Spotify, which made an unorthodox direct listing on the New York Stock Exchange in April, reported largely in-line results, raising concerns about its success in turning free music listeners into paying subscribers.

In the past week, as many as seven analysts started coverage on the stock with their top rating. While there were no immediate downgrades or price cuts following the results, some analysts said investors' expectations were overblown ahead of the results.

"Spotify delivered solid Q1, but Street expected more upside in its first quarter as a public company," J.P.Morgan analysts wrote in a note.

The brokerage said it saw no change to its overall positive thesis on the Swedish company, reiterating its "overweight" rating and a $190 price target.

The stock was down 9 percent at $153.77 in early trading, having risen 14 percent as of Wednesday's close since its listing on April 3.

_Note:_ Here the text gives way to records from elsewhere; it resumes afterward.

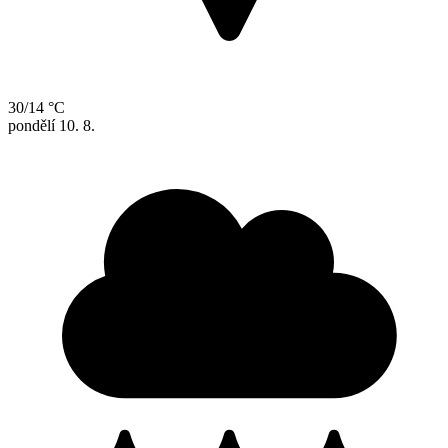
30/14 °C
pondělí
10. 8.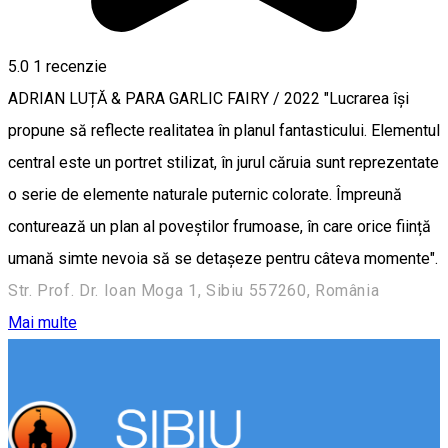
5.0
1 recenzie
ADRIAN LUȚĂ & PARA GARLIC FAIRY / 2022 "Lucrarea își
propune să reflecte realitatea în planul fantasticului. Elementul
central este un portret stilizat, în jurul căruia sunt reprezentate
o serie de elemente naturale puternic colorate. Împreună
conturează un plan al poveștilor frumoase, în care orice ființă
umană simte nevoia să se detașeze pentru câteva momente".
Str. Prof. Dr. Ioan Moga 1, Sibiu 557260, România
Mai multe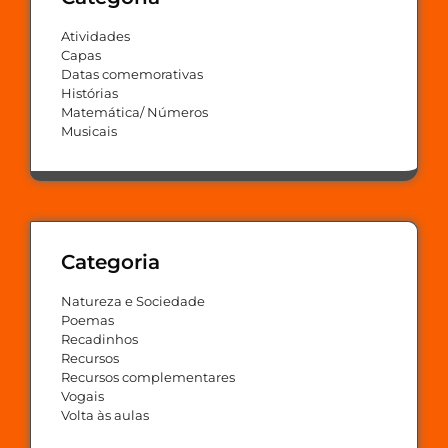
Atividades
Capas
Datas comemorativas
Histórias
Matemática/ Números
Musicais
Categoria
Natureza e Sociedade
Poemas
Recadinhos
Recursos
Recursos complementares
Vogais
Volta às aulas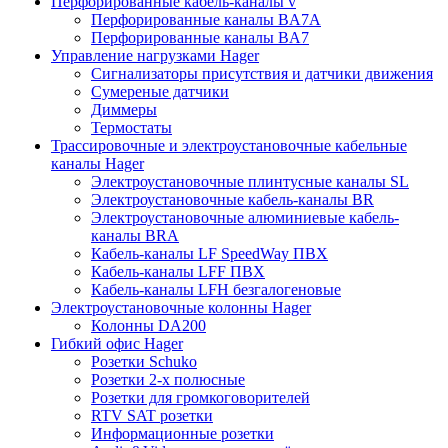
Перфорированные кабель-каналы v
Перфорированные каналы BA7A
Перфорированные каналы BA7
Управление нагрузками Hager
Сигнализаторы присутствия и датчики движения
Сумереные датчики
Диммеры
Термостаты
Трассировочные и электроустановочные кабельные
каналы Hager
Электроустановочные плинтусные каналы SL
Электроустановочные кабель-каналы BR
Электроустановочные алюминиевые кабель-
каналы BRA
Кабель-каналы LF SpeedWay ПВХ
Кабель-каналы LFF ПВХ
Кабель-каналы LFH безгалогеновые
Электроустановочные колонны Hager
Колонны DA200
Гибкий офис Hager
Розетки Schuko
Розетки 2-х полюсные
Розетки для громкоговорителей
RTV SAT розетки
Информационные розетки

UBS analysts expected investors to have a muted reaction to Spotify's inaugural results with revenue and subscriptions coming in below the top end of its guided range being a "light disappointment".

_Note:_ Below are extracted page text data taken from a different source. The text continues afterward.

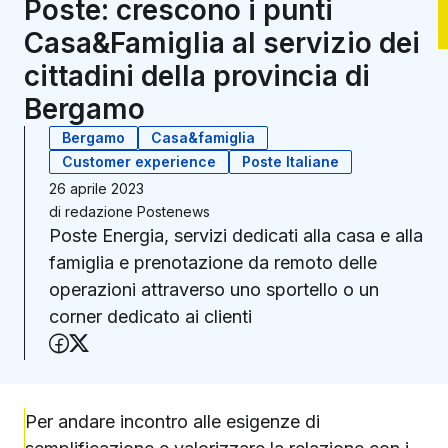
Poste: crescono i punti
Casa&Famiglia al servizio dei
cittadini della provincia di
Bergamo
Bergamo
Casa&famiglia
Customer experience
Poste Italiane
26 aprile 2023
di
redazione Postenews
Poste Energia, servizi dedicati alla casa e alla
famiglia e prenotazione da remoto delle
operazioni attraverso uno sportello o un
corner dedicato ai clienti
Condividi su Facebook
Condividi su X (Twitter)
Per andare incontro alle esigenze di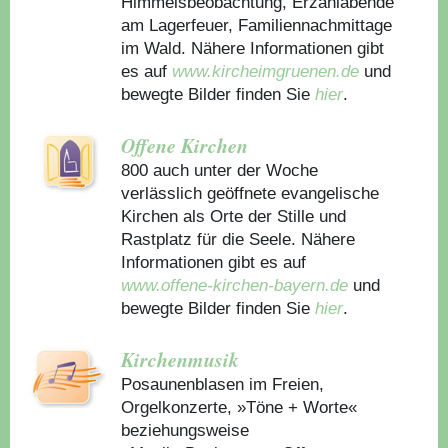
Himmelsbeobachtung, Erzählabende
am Lagerfeuer, Familiennachmittage
im Wald. Nähere Informationen gibt
es auf
www.kircheimgruenen.de
und
bewegte Bilder finden Sie
hier
.
Offene Kirchen
800 auch unter der Woche
verlässlich geöffnete evangelische
Kirchen als Orte der Stille und
Rastplatz für die Seele. Nähere
Informationen gibt es auf
www.offene-kirchen-bayern.de
und
bewegte Bilder finden Sie
hier
.
Kirchenmusik
Posaunenblasen im Freien,
Orgelkonzerte, »Töne + Worte«
beziehungsweise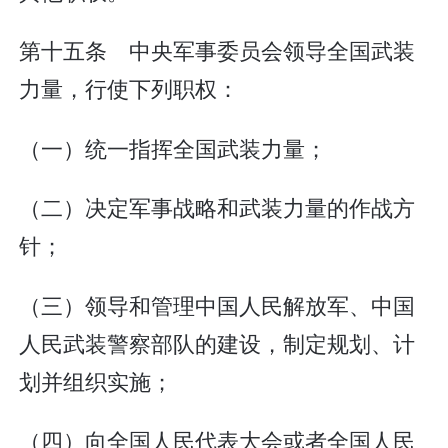
第十五条 中央军事委员会领导全国武装
力量，行使下列职权：
（一）统一指挥全国武装力量；
（二）决定军事战略和武装力量的作战方
针；
（三）领导和管理中国人民解放军、中国
人民武装警察部队的建设，制定规划、计
划并组织实施；
（四）向全国人民代表大会或者全国人民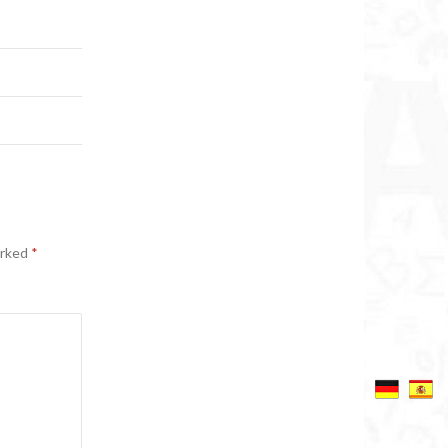
arked
*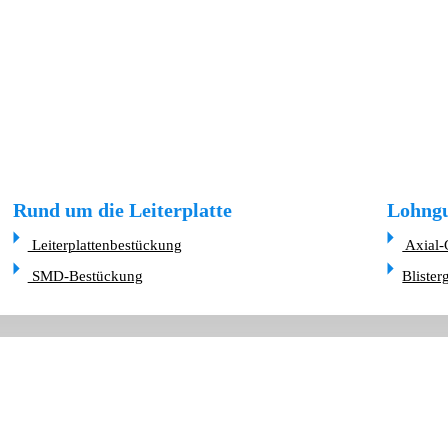
Rund um die Leiterplatte
Lohngu
Leiterplattenbestückung
Axial-
SMD-Bestückung
Blister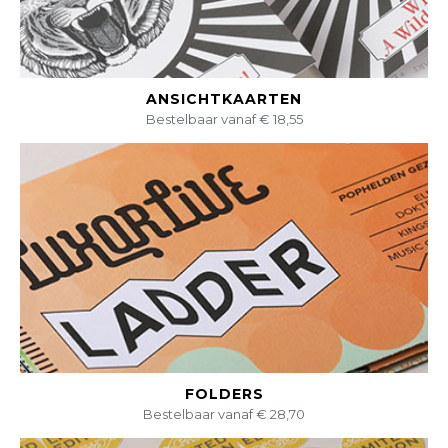
BEKIJK DIT PRODUCT
ANSICHTKAARTEN
Bestelbaar vanaf € 18,55
BEKIJK DIT PRODUCT
FOLDERS
Bestelbaar vanaf € 28,70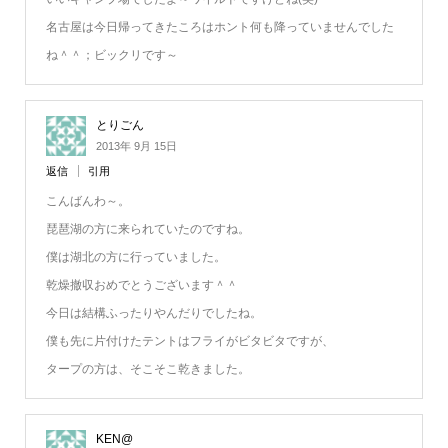
名古屋は今日帰ってきたころはホント何も降っていませんでした
ね＾＾；ビックリです～
とりごん
2013年 9月 15日
返信
引用
こんばんわ～。
琵琶湖の方に来られていたのですね。
僕は湖北の方に行っていました。
乾燥撤収おめでとうございます＾＾
今日は結構ふったりやんだりでしたね。
僕も先に片付けたテントはフライがビタビタですが、
タープの方は、そこそこ乾きました。
KEN@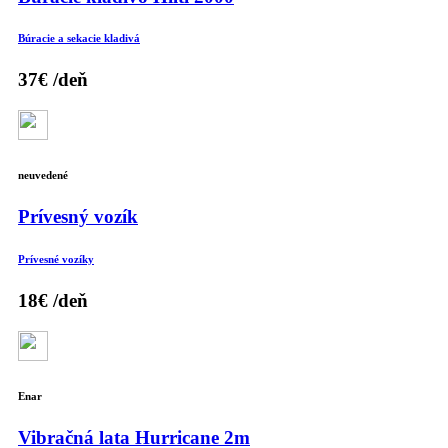
Búracie a sekacie kladivá
37€
/deň
neuvedené
Prívesný vozík
Prívesné vozíky
18€
/deň
Enar
Vibračná lata Hurricane 2m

Slow growth in North America, where the service is up against tech heavyweights Apple, Amazon and Google as well as smaller peer Pandora, was highlighted as a concern by Atlantic Equities and RBC analysts.

This could reduce revenue growth and increase marketing spending, the analysts said.

Spotify, which launched its streaming music service a decade ago, has enjoyed a surge in subscriber growth only in recent years. It has 75 million paid subscribers, compared with Apple Music's 40 million.